Parenting arrangements do have a bearing on child support. For example in a split custody arrangement, where each parent has custody of one or more children, the amount of child support is to be the difference between the amount that each parent would otherwise pay if a child order support were made against each of them. In a shared custody arrangement, where one parent has custody of the child(ren) and the other has access to the child(ren) not less than 40 % of the time during the year, the amount of child support is determined taking into consideration the amount set out in the tables for each parent, the increased cost of the shared custody arrangement, and the needs and means of the parents and of the child(ren) for whom support is to be paid.

Q. Is it possible for a parent to pay less than the table amount of child support under the Guidelines?

Parents may agree to an amount less than the table amount, or a court may order a lesser amount, where the payment of child support in accordance with the Guidelines would pose an undue hardship on the payor. This hardship may be as a result of high family debts, high access costs or the payor’s obligation to support others. Hardship to the payor will not result in an adjustment to his or her child support obligation where it means that the payor’s household would have a higher standard of living than the recipient’s household.

Q. My spouse has medical and dental insurance coverage available through his employer. In addition to paying child support, can he be made to maintain the children as beneficiaries of his insurance policy?

A child support payor may be ordered to obtain and/or maintain the child(ren) as beneficiaries of his or her medical/dental insurance policies in addition to paying child support under the Guidelines, if that insurance is made available to him or her by his or her employer, for as long as the child(ren) are entitled to child support.
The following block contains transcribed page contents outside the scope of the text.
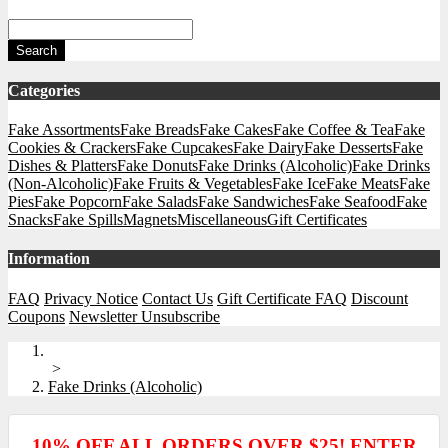
Search
Categories
Fake Assortments
Fake Breads
Fake Cakes
Fake Coffee & Tea
Fake
Cookies & Crackers
Fake Cupcakes
Fake Dairy
Fake Desserts
Fake
Dishes & Platters
Fake Donuts
Fake Drinks (Alcoholic)
Fake Drinks
(Non-Alcoholic)
Fake Fruits & Vegetables
Fake Ice
Fake Meats
Fake
Pies
Fake Popcorn
Fake Salads
Fake Sandwiches
Fake Seafood
Fake
Snacks
Fake Spills
Magnets
Miscellaneous
Gift Certificates
Information
FAQ
Privacy Notice
Contact Us
Gift Certificate FAQ
Discount
Coupons
Newsletter Unsubscribe
>
Fake Drinks (Alcoholic)
10% OFF ALL ORDERS OVER $25! ENTER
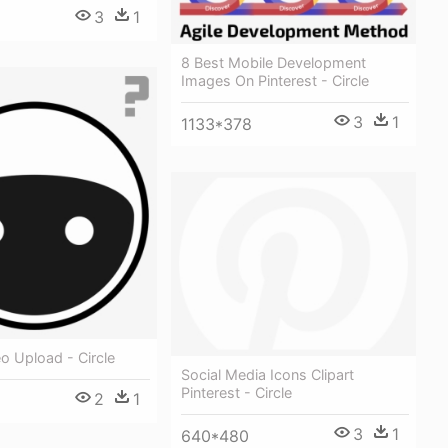
3
1
8 Best Mobile Development
Images On Pinterest - Circle
3
1
1133*378
o Upload - Circle
Social Media Icons Clipart
Pinterest - Circle
2
1
3
1
640*480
In some cases, a child support payor may be required to obtain medical/dental insurance coverage for the child(ren) where it is not available through his or her employer, provided that it is affordable and would not compromise the payor’s ability to meet his or her child support obligations.

Q. How do I get access to the payor’s income information for child support purposes?

Effective March 1, 2010, for as long as child support is to be paid, the payor of child support must provide updated income disclosure to the child support recipient each year, within thirty (30) days of the anniversary of the making of a child support order in accordance with s. 24.1 of the Guidelines. Where the special and/or extra-ordinary expenses for the child(ren) are shared proportionate to the parties’ respective incomes, the child support recipient will be required to provide similar disclosure to the child support payor. The child support recipient is also obligated to provide the child support payor with any current information respecting the status of such expenses, including a calculation of the actual cost over the last year, whether such costs have increased or decreased since the last court order and whether such costs will continue into the next year, together with satisfactory proof of the costs.

Q. What if my child is no longer entitled to child support?

Child support awards may be varied where there has been a change in circumstances.

DISCLAIMER: The foregoing material is not intended to and should not be taken or relied upon as legal advice by the author. It is general information provided by the author to the reader with a cautionary note to seek legal advice with respect to any questions or concerns the reader may have in respect of their own family law issues or the content of this material.